Помни о Нате
Моя работа продвигается хорошо, если ты спрашиваешь об этом, глядя на свое размытое отражение, мелькавшее в окне. Это не отражение размыто, а ты. Город за мембраной твоей комнаты отчетливый, как люди на рекламном буклете, а все рядом с тобой – размыто, ты воздействуешь на предметы, и они резонируют с реальностью. Я уже написал, что открытка к тебе из Бомбея, это – бомба, вымазанная в остром соусе. Но ты должен встретить в Элизиуме свою память о Нате, пока я расскажу об Иксилоне, распятом на огненном колесе где-то в небесах. Представь себе, что громовержец простил его, а потом наказал. Но простил за убийство, а наказал просто так. Разве это справедливо? Подсунутый фантом Геры, даже не реальная Гера, а призрак, вышитая из облака фигурка, которую тот решил соблазнить. Это многое говорит о Зевсе, и ничего об Иксилоне. Как он мог овладеть симуляцией? Зачем за это платить бесконечными муками? Разве повторение не основа патриархата, позволившему Юпитеру быть выше быка?
Мой друг, это мутизм. Ты помнишь Нату? Я представляю, как ты кричишь в потолок: да, да, да, помню, не спрашивай об этом. Мы виделись недавно. На стенах были нарисованы чашки, жарились кофейные зерна (так писать удобнее, чем рыться в поисках – он или оно?), она опоздала, она всегда опаздывает, если "всегда" применимо к одному разу. Мне не было дела до Наты. Но и ей не было ничего до меня. Уселась и начала строчить в блокнот: как доехала, как я выгляжу, что она чувствует. Все методично переносилось на бумагу. Мы совсем не поговорили. Но я понял одно, чтобы выделить время хоть на одну реплику, ей приходилось предугадывать свое и мое движение наперед, предугадывать рекогносцировку приборов на столе, перемещение людей в зале. Удивительно. Сивилла на пару секунд, осунувшаяся Афина, она сгорала в буквах, как ветвь мирта в жерле Этны. Забавно, как быстро я перенял правила игры, и стал стараться сбить ее с толку, то кривляясь, то роняя ложечку на пол, то высыпая сахар из стика в ее блокнот. Она смахивала липкие крупинки и продолжала писать, они скрипели, как искусственный снег, а я вспоминал о Нате.
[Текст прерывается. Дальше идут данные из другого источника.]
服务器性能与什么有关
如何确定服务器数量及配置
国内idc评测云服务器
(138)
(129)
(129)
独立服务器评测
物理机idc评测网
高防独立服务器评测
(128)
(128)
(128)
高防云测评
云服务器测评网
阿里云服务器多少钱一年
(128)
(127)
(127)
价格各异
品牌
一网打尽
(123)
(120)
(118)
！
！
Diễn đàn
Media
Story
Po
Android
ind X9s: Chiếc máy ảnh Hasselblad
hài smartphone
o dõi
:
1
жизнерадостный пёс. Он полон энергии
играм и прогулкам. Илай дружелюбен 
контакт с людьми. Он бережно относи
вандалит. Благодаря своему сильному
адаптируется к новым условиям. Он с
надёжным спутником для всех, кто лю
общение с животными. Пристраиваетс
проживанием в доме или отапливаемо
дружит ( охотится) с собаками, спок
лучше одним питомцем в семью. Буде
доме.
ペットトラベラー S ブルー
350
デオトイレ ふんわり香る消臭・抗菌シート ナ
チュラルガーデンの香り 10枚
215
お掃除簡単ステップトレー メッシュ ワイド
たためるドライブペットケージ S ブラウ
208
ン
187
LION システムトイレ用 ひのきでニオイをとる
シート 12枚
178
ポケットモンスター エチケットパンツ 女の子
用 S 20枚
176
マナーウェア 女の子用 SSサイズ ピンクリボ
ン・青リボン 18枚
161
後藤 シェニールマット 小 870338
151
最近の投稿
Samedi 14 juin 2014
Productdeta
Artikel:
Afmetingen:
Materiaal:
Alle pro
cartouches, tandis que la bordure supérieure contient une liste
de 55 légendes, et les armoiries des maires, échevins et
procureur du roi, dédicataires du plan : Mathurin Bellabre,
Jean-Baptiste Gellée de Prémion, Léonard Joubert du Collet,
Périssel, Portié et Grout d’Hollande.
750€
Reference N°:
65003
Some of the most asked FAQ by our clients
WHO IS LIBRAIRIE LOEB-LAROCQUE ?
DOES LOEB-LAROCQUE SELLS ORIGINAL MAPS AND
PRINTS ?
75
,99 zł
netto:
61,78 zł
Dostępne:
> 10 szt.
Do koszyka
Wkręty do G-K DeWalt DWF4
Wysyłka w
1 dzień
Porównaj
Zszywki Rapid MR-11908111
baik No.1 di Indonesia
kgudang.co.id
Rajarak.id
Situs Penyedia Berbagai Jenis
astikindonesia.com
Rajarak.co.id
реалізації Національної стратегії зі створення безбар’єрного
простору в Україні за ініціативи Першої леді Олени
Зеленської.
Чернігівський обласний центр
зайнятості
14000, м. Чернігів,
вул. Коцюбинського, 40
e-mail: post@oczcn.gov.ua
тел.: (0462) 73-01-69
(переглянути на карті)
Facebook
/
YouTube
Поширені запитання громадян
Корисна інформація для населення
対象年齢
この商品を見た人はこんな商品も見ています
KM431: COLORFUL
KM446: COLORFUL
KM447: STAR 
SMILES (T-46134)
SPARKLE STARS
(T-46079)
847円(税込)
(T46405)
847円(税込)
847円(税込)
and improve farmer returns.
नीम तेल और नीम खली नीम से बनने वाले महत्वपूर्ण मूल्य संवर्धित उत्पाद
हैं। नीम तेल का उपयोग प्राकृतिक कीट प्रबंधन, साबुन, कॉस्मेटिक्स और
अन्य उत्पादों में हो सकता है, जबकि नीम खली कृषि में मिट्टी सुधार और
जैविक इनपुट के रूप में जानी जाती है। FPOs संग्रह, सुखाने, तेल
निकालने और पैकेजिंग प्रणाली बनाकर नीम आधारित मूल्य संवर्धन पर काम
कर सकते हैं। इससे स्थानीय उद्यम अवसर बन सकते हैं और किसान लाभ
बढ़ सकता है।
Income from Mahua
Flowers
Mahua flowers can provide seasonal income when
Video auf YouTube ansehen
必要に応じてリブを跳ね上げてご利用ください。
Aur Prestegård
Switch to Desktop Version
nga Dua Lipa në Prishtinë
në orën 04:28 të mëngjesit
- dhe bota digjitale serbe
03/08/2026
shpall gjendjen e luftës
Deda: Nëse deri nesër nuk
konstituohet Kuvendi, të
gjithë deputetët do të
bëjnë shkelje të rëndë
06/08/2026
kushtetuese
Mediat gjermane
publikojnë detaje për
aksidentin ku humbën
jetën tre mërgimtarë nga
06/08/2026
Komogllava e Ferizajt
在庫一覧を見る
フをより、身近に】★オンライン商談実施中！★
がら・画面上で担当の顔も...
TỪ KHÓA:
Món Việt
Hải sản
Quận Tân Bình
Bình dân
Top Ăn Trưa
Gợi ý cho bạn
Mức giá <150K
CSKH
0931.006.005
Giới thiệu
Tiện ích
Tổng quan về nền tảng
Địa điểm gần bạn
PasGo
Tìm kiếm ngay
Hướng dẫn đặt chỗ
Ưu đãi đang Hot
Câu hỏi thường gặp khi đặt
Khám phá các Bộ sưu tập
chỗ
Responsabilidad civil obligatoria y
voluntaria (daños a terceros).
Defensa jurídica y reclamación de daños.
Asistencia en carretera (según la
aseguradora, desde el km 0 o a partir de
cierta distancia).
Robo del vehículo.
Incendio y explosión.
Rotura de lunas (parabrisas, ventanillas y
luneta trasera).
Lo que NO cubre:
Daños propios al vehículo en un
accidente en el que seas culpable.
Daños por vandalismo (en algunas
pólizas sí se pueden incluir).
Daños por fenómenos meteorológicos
Да, это забавно. Мне недостанет ума доехать до вокзала, чтобы отправиться к тебе за высушенным тельцем солнца. Я разучился покупать билеты, заказывать такси, мыть посуду, зато я помню о Нате. А ты – нет. И чего стоит твои знания о мире, если ты не помнишь о ней? Иррациональной богине культа Письма, поклоняющейся самой себе. Ее мемуары, кошмарную башню исписанных листьев, наверняка опубликуют. Тогда ты вспомнишь о Нате? О ее глазах цвета бензина и апельсиновом шарфе, который пах сгнившей мякотью фиалки. Я уже все сказал, но продолжу писать, чтобы не осталось места. Пусть любопытный агент безопасности напрягает свои глаза, чтобы разобрать тут шифр или тайное послание. В медном небе плавают серебряные рыбки. С каждой страны пришлю по открытке. В каждой картонке по три пожелания. Снов, мандарин и расстояния. Это герметик на герметике, между ними – пустота на пустоте. Не пей много кислого, разовьется язва. Поешь за меня тех чудных булочек с тмином и алжирским изюмом. Если едешь в метро – не смотри на стены тоннелей, скосишь зрачки. Пока.